Squeege, what do you think about this, (is a disscussion from hair site about indomethacin):
It seems that many people are unfamiliar with the word "agonist".
Indomethacin is a CRTH42 agonist, not an antagonist.
An AGONIST is the exact opposite of an antagonist.
An antagonist inhibits the action of the receptor. An agonist actually
promotes or activates the receptor.
This is exactly what you DON'T want.
I have been following this site for a while and also buy bodybuilding related products from ID.
I know a little bit about how they work based on interactions in the past and can say they do not
put out products that are not well thought out.My biochem background also helps.
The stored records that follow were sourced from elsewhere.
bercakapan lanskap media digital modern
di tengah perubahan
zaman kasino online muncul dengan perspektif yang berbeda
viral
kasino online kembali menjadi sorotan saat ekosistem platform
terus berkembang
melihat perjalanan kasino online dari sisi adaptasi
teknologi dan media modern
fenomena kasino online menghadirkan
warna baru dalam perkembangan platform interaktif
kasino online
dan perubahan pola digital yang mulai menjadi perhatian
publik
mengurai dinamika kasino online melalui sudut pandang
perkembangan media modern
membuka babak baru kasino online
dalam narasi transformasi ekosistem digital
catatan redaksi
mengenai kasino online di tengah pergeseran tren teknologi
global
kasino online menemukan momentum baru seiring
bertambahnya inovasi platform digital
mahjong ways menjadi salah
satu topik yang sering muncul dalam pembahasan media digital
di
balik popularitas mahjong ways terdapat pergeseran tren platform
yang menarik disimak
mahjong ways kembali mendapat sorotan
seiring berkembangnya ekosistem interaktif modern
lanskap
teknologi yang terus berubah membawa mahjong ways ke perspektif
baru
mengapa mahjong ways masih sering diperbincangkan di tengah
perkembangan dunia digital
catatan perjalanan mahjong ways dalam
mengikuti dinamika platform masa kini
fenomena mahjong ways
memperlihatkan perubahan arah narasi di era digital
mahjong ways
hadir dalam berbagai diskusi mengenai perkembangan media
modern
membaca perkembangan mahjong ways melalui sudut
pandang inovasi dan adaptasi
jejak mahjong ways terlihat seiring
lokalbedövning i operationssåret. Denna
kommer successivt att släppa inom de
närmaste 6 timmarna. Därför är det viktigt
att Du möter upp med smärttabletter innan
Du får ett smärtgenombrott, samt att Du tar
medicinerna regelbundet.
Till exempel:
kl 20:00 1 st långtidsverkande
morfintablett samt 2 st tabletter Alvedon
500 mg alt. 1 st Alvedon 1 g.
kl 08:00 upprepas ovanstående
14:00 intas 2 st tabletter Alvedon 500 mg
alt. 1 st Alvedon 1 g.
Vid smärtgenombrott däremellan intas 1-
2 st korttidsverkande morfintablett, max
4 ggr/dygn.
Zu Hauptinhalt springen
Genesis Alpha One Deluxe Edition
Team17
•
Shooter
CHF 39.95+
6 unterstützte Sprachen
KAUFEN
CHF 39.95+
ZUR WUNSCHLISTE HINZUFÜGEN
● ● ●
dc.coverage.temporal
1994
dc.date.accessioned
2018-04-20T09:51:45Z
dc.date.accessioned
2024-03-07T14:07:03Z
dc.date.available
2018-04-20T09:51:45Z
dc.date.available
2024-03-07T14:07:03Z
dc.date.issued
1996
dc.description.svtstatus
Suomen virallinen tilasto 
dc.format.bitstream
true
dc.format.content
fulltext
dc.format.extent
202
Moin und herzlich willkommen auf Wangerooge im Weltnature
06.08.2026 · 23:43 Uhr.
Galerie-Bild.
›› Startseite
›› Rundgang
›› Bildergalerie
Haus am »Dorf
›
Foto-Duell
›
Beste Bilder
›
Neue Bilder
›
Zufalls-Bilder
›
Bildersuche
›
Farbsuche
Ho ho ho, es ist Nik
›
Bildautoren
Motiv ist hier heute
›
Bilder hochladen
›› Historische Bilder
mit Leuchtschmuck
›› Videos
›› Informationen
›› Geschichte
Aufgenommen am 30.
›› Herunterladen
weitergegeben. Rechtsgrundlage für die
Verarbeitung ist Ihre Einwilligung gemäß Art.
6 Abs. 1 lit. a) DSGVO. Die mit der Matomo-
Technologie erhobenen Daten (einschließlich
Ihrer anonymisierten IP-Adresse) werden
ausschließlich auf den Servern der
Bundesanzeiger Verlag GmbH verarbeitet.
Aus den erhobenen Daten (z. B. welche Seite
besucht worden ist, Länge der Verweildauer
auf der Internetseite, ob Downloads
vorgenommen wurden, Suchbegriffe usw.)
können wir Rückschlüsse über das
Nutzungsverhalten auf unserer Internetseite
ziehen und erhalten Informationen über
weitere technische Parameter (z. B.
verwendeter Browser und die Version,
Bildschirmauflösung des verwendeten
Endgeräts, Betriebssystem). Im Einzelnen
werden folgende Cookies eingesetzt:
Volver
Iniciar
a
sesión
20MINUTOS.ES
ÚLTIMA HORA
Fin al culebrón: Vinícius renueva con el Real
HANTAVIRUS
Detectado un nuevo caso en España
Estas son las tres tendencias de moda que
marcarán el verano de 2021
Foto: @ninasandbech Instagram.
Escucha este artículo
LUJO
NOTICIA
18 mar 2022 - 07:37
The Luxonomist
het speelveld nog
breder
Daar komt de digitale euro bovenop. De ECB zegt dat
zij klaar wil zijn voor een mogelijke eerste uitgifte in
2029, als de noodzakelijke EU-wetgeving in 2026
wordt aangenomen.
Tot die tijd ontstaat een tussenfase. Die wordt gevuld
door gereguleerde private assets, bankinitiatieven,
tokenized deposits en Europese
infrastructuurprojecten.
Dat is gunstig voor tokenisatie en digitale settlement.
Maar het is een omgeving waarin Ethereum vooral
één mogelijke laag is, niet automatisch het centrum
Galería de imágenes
It appears indomethacin is included in the formulation for its effects on PGD synthase, which is significant.
Local expression of PGD2 will be reduced by reducing PGD synthase and mast cell release of PGD2.
Whether this will only halt balding or whether it will induce regrowth is impossible to say.
As for the agonist effect of indomethacin, this is why I joined the site - because sometimes
it gets old hearing things get repeated by those who do not fully understand them.
Dude, you may know enough to explain what an agonist is, but it is clear you either
don't have the knowledge or the willingness to dig deeper.
Click this study and follow along:
http://www.jimmunol.org/content/168/3/981.long
Now, IC50 and EC50 are terms used primarily in in vitro studies. IC50 is the concentration required
to inhibit 50% of the effect at the receptor level of 50% of a given effect observed. EC50 stands
for excitatory concentration, and is the opposite (required for activation of an effect.
From the study - there is some competitive effect, see below:
"indomethacin indeed inhibited [3H]PGD2 binding to K562/CRTH2 cells with the lowest IC50 value (8.1 ± 1.9 μM) among NSAIDs examined"
Now the agonist effect may be of concern, but the question becomes how potent the agonist is.
Some agonists are weak and others are strong... the ratio of activity compared to the usual ligand (in this case PGD2) is significant.
The below indicates a relative potency for chemotaxis (compared to PGD2) of about 1/20-1/50, though this excerpt does not speak to receptor binding directly:
"CRTH2-transfected Jurkat cells (Jurkat/CRTH2) were indeed attracted by indomethacin and PGD2 (approximate EC50, 50 nM and 1 nM, respectively)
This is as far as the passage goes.